Was fehlt der deutschen Mannschaft derzeit – außer der Erfahrung – zur Weltspitze?
Gislason: Jede Menge eigentlich, insbesondere im Rückraum. Wir haben momentan sicher nicht die Superstars. Da sind uns andere Nationen voraus. Wir müssen versuchen, das über mannschaftliche Geschlossenheit auszugleichen.
Sie haben vor knapp zwei Jahren das Amt des Bundestrainers übernommen. Kurz darauf kam Corona mit vielen Einschränkungen, dann eine WM mit vielen Problemen und einem schwachen Abschneiden und schließlich lief es auch bei Olympia nicht wie erhofft. Denken Sie manchmal: Oh Gott, was habe ich mir da angetan?
Gislason: Nein, aber natürlich hätte ich mir vieles anders gewünscht. Ich mache den Job weiter mit sehr großem Elan und bin überzeugt, dass wir auf dem richtigen Weg sind.
Trauen Sie der jungen Generation zu, in absehbarer Zeit wieder zu den Top-Nationen zu zählen?
Gislason: Dafür ist es noch zu früh. Man muss erst einmal sehen, wie sich die Mannschaft entwickelt. In ihr steckt Talent, aber es muss auch vieles passen. Vor allem muss man Bedingungen schaffen, dass die Spieler dauerhaft und möglichst lange für Deutschland auflaufen wollen und wir immer unter den Besten auswählen können.
Absagen «differenziert betrachten»
Das war zuletzt oft nicht der Fall und wurde auch öffentlich kritisiert. Sind Sie ein wenig enttäuscht darüber, dass offenbar nicht bei allen Spielern der unbedingte Wille zu spüren ist, für die Nationalmannschaft aufzulaufen?

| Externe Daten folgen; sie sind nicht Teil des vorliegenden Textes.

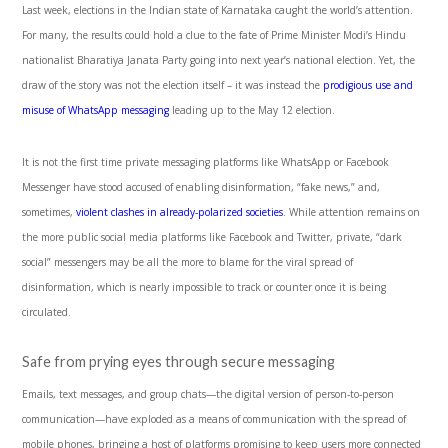
Last week, elections in the Indian state of Karnataka caught the world’s attention.
For many, the results could hold a clue to the fate of Prime Minister Modi’s Hindu
nationalist Bharatiya Janata Party going into next year’s national election. Yet, the
draw of the story was not the election itself – it was instead the
prodigious use and
misuse of WhatsApp messaging
leading up to the May 12 election.
It is not the first time private messaging platforms like WhatsApp or Facebook
Messenger have stood accused of enabling disinformation, “fake news,” and,
sometimes,
violent clashes in already-polarized societies
. While attention remains on
the more public social media platforms like Facebook and Twitter, private, “dark
social” messengers may be all the more to blame for the viral spread of
disinformation, which is nearly impossible to track or counter once it is being
circulated.
Safe from prying eyes through secure messaging
Emails, text messages, and group chats—the digital version of person-to-person
communication—have exploded as a means of communication with the spread of
mobile phones, bringing a host of platforms promising to keep users more connected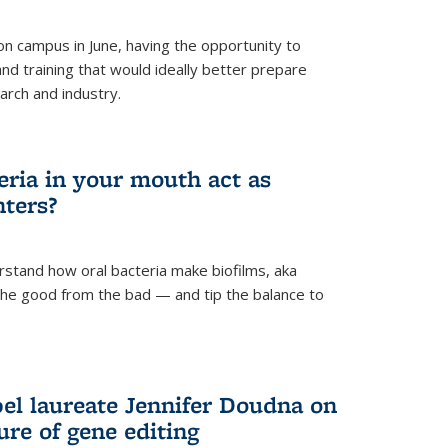
 campus in June, having the opportunity to
nd training that would ideally better prepare
arch and industry.
eria in your mouth act as
hters?
rstand how oral bacteria make biofilms, aka
 the good from the bad — and tip the balance to
el laureate Jennifer Doudna on
re of gene editing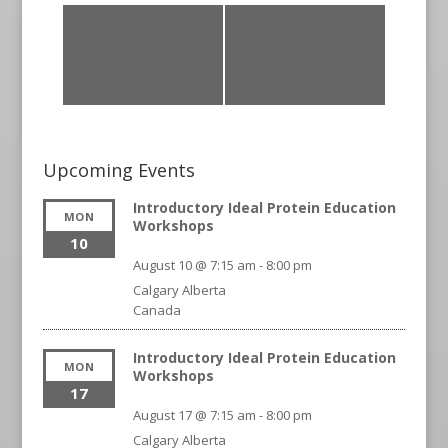
«
Introductory
Introductory
Ideal Protein
Ideal Protein
Education
Education
Workshops
Workshops
»
Upcoming Events
Introductory Ideal Protein Education
MON
Workshops
10
August 10 @ 7:15 am
-
8:00 pm
Calgary
Alberta
Canada
Introductory Ideal Protein Education
MON
Workshops
17
August 17 @ 7:15 am
-
8:00 pm
Calgary
Alberta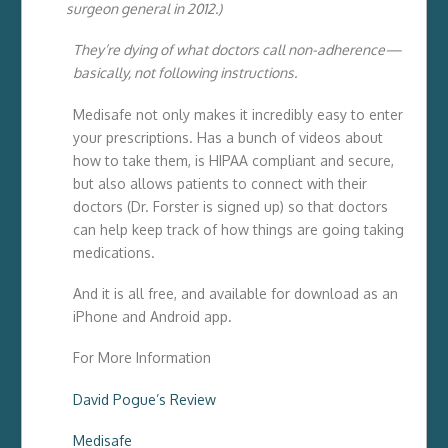
surgeon general in 2012.)
They’re dying of what doctors call non-adherence—
basically, not following instructions.
Medisafe not only makes it incredibly easy to enter
your prescriptions. Has a bunch of videos about
how to take them, is HIPAA compliant and secure,
but also allows patients to connect with their
doctors (Dr. Forster is signed up) so that doctors
can help keep track of how things are going taking
medications.
And it is all free, and available for download as an
iPhone and Android app.
For More Information
David Pogue’s Review
Medisafe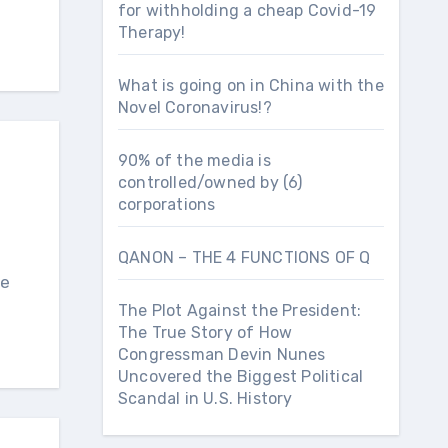
for withholding a cheap Covid-19
Therapy!
What is going on in China with the
Novel Coronavirus!?
90% of the media is
controlled/owned by (6)
corporations
QANON – THE 4 FUNCTIONS OF Q
The Plot Against the President:
The True Story of How
Congressman Devin Nunes
Uncovered the Biggest Political
Scandal in U.S. History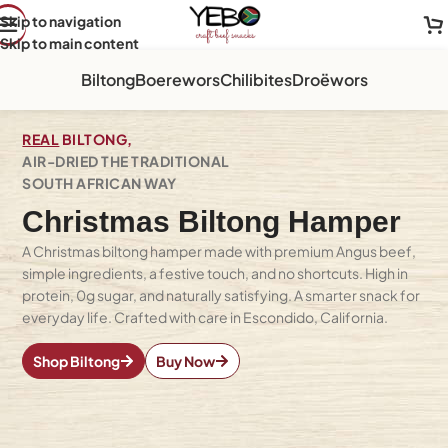
Skip to navigation
Skip to main content
Biltong
Boerewors
Chilibites
Droëwors
REAL
BILTONG,
AIR-DRIED THE TRADITIONAL
SOUTH AFRICAN WAY
Christmas Biltong Hamper
A Christmas biltong hamper made with premium Angus beef,
simple ingredients, a festive touch, and no shortcuts. High in
protein, 0g sugar, and naturally satisfying. A smarter snack for
everyday life. Crafted with care in Escondido, California.
Shop Biltong
Buy Now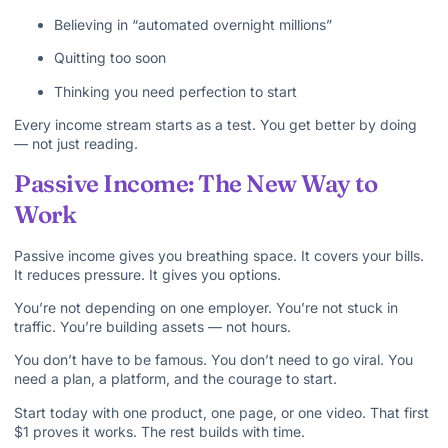
Believing in “automated overnight millions”
Quitting too soon
Thinking you need perfection to start
Every income stream starts as a test. You get better by doing
— not just reading.
Passive Income: The New Way to
Work
Passive income gives you breathing space. It covers your bills.
It reduces pressure. It gives you options.
You’re not depending on one employer. You’re not stuck in
traffic. You’re building assets — not hours.
You don’t have to be famous. You don’t need to go viral. You
need a plan, a platform, and the courage to start.
Start today with one product, one page, or one video. That first
$1 proves it works. The rest builds with time.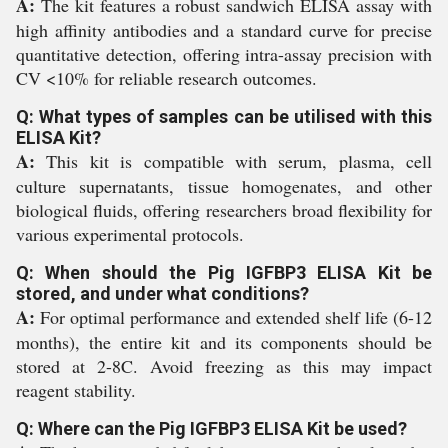
A:
The kit features a robust sandwich ELISA assay with
high affinity antibodies and a standard curve for precise
quantitative detection, offering intra-assay precision with
CV <10% for reliable research outcomes.
Q: What types of samples can be utilised with this
ELISA Kit?
A:
This kit is compatible with serum, plasma, cell
culture supernatants, tissue homogenates, and other
biological fluids, offering researchers broad flexibility for
various experimental protocols.
Q: When should the Pig IGFBP3 ELISA Kit be
stored, and under what conditions?
A:
For optimal performance and extended shelf life (6-12
months), the entire kit and its components should be
stored at 2-8C. Avoid freezing as this may impact
reagent stability.
Q: Where can the Pig IGFBP3 ELISA Kit be used?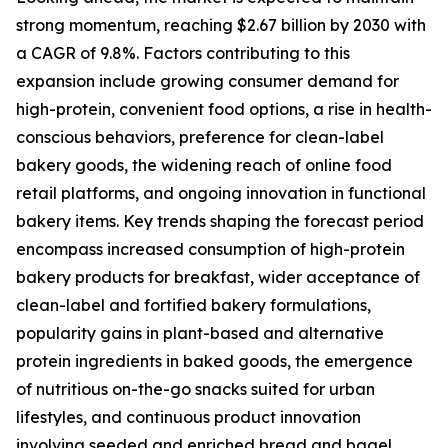
strong momentum, reaching $2.67 billion by 2030 with
a CAGR of 9.8%. Factors contributing to this
expansion include growing consumer demand for
high-protein, convenient food options, a rise in health-
conscious behaviors, preference for clean-label
bakery goods, the widening reach of online food
retail platforms, and ongoing innovation in functional
bakery items. Key trends shaping the forecast period
encompass increased consumption of high-protein
bakery products for breakfast, wider acceptance of
clean-label and fortified bakery formulations,
popularity gains in plant-based and alternative
protein ingredients in baked goods, the emergence
of nutritious on-the-go snacks suited for urban
lifestyles, and continuous product innovation
involving seeded and enriched bread and bagel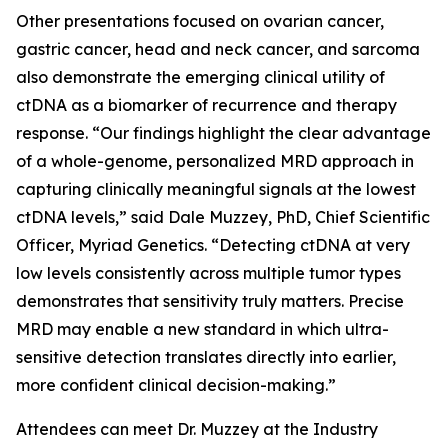
Other presentations focused on ovarian cancer,
gastric cancer, head and neck cancer, and sarcoma
also demonstrate the emerging clinical utility of
ctDNA as a biomarker of recurrence and therapy
response. “Our findings highlight the clear advantage
of a whole-genome, personalized MRD approach in
capturing clinically meaningful signals at the lowest
ctDNA levels,” said Dale Muzzey, PhD, Chief Scientific
Officer, Myriad Genetics. “Detecting ctDNA at very
low levels consistently across multiple tumor types
demonstrates that sensitivity truly matters. Precise
MRD may enable a new standard in which ultra-
sensitive detection translates directly into earlier,
more confident clinical decision-making.”
Attendees can meet Dr. Muzzey at the Industry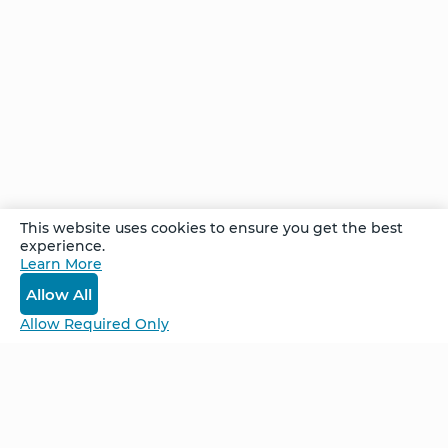
reduced, and she continued her meditation
practice despite her doctor’s doubt. Just a few
months later, an oncology report classified
Crystal as having no evidence of disease. Now,
seven years later, she is pain-free and tumor-
free, with none of the symptoms that her
doctors had predicted.
This website uses cookies to ensure you get the best
experience.
Recorded at the Week Long Advanced
Learn More
Retreat in Cancún, Mexico, June 2025
Allow All
Allow Required Only
Be Unlimited.
Be Informed.
Enter your email to receive news about our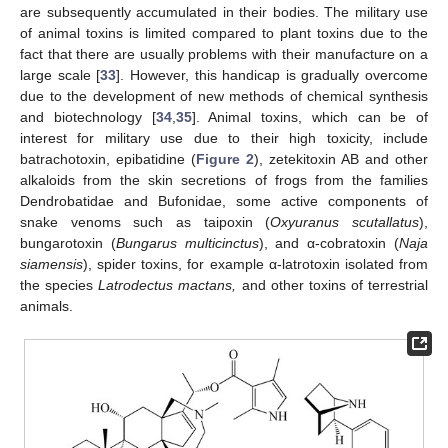
are subsequently accumulated in their bodies. The military use
of animal toxins is limited compared to plant toxins due to the
fact that there are usually problems with their manufacture on a
large scale [
33
]. However, this handicap is gradually overcome
due to the development of new methods of chemical synthesis
and biotechnology [
34
,
35
]. Animal toxins, which can be of
interest for military use due to their high toxicity, include
batrachotoxin, epibatidine (
Figure 2
), zetekitoxin AB and other
alkaloids from the skin secretions of frogs from the families
Dendrobatidae and Bufonidae, some active components of
snake venoms such as taipoxin (
Oxyuranus scutallatus
),
bungarotoxin (
Bungarus multicinctus
), and α-cobratoxin (
Naja
siamensis
), spider toxins, for example α-latrotoxin isolated from
the species
Latrodectus mactans,
and other toxins of terrestrial
animals.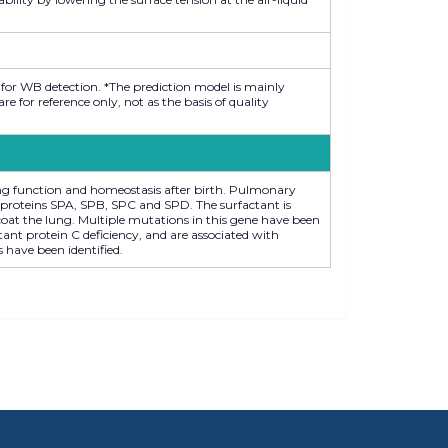
 for WB detection. *The prediction model is mainly
 for reference only, not as the basis of quality
ung function and homeostasis after birth. Pulmonary
oproteins SPA, SPB, SPC and SPD. The surfactant is
t coat the lung. Multiple mutations in this gene have been
ant protein C deficiency, and are associated with
s have been identified.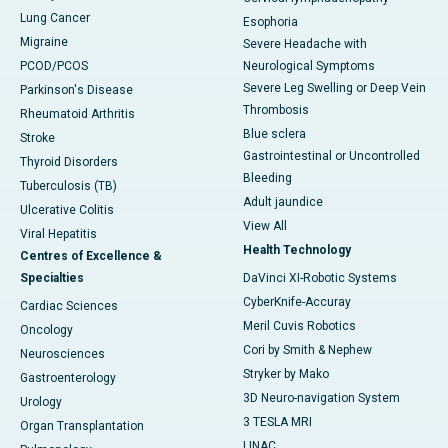
Lung Cancer
Esophoria
Migraine
Severe Headache with
PCOD/PCOS
Neurological Symptoms
Severe Leg Swelling or Deep Vein
Parkinson's Disease
Thrombosis
Rheumatoid Arthritis
Blue sclera
Stroke
Gastrointestinal or Uncontrolled
Thyroid Disorders
Bleeding
Tuberculosis (TB)
Adult jaundice
Ulcerative Colitis
View All
Viral Hepatitis
Health Technology
Centres of Excellence &
Specialties
DaVinci XI-Robotic Systems
CyberKnife-Accuray
Cardiac Sciences
Meril Cuvis Robotics
Oncology
Cori by Smith & Nephew
Neurosciences
Stryker by Mako
Gastroenterology
3D Neuro-navigation System
Urology
3 TESLA MRI
Organ Transplantation
LINAC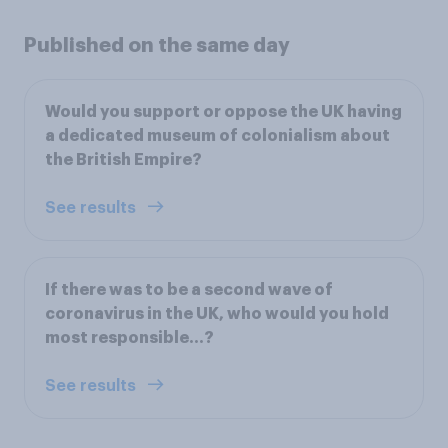
Published on the same day
Would you support or oppose the UK having
a dedicated museum of colonialism about
the British Empire?
See results
If there was to be a second wave of
coronavirus in the UK, who would you hold
most responsible…?
See results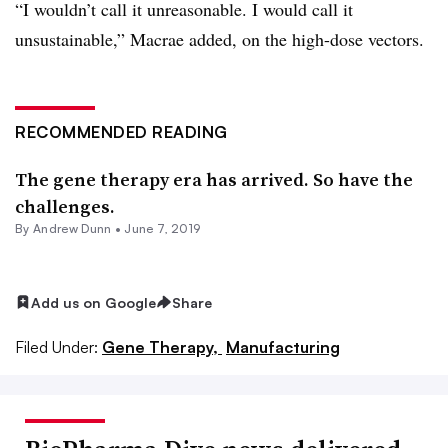
“I wouldn’t call it unreasonable. I would call it
unsustainable,” Macrae added, on the high-dose vectors.
RECOMMENDED READING
The gene therapy era has arrived. So have the
challenges.
By Andrew Dunn •
June 7, 2019
Add us on Google
Share
Filed Under:
Gene Therapy,
Manufacturing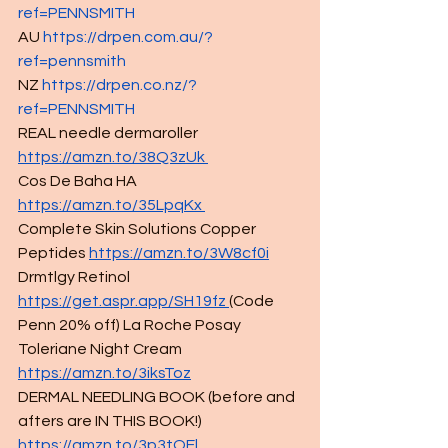
ref=PENNSMITH
AU 
https://drpen.com.au/?
ref=pennsmith
NZ 
https://drpen.co.nz/?
ref=PENNSMITH
REAL needle dermaroller
https://amzn.to/38Q3zUk
Cos De Baha HA 
https://amzn.to/35LpqKx
Complete Skin Solutions Copper 
Peptides 
https://amzn.to/3W8cf0i
Drmtlgy Retinol 
https://get.aspr.app/SH19fz 
(Code 
Penn 20% off) La Roche Posay 
Toleriane Night Cream 
https://amzn.to/3iksToz
DERMAL NEEDLING BOOK (before and 
afters are IN THIS BOOK!) 
https://amzn.to/3p3tQEl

Gislason: Das muss man differenziert betrachten. Die hohe Belastung trifft vor allem die Spieler aus den Top-Clubs der Bundesliga. In anderen Ländern ist das nicht so. Die vielen Spiele sind nicht das Problem der Spieler, sondern dass sie für nichts anderes mehr Zeit haben. Kaum Urlaub, kaum Regeneration. Der norwegische Nationaltrainer freut sich nicht umsonst über jeden seiner Auswahlspieler, der die Bundesliga verlässt. Gerade die vergangene Corona-Saison war schon extrem. Es geht also nicht nur um Mentalität und Werte der Spieler. Man muss auch die Bedingungen für die Spieler schaffen, mit denen diese klar kommen können.
Zur Person: Alfred Gislason (62) absolvierte 190 Länderspiele für Island und spielte in der Bundesliga von 1983 bis 1988 für TUSEM Essen. 1991 begann er seine Trainerlaufbahn, die ihn 1997 erneut nach Deutschland führte. Nach Stationen in Hameln, Magdeburg und Gummersbach betreute er elf Jahre lang mit großem Erfolg den THW Kiel. Seit Anfang Februar 2020 ist er Bundestrainer.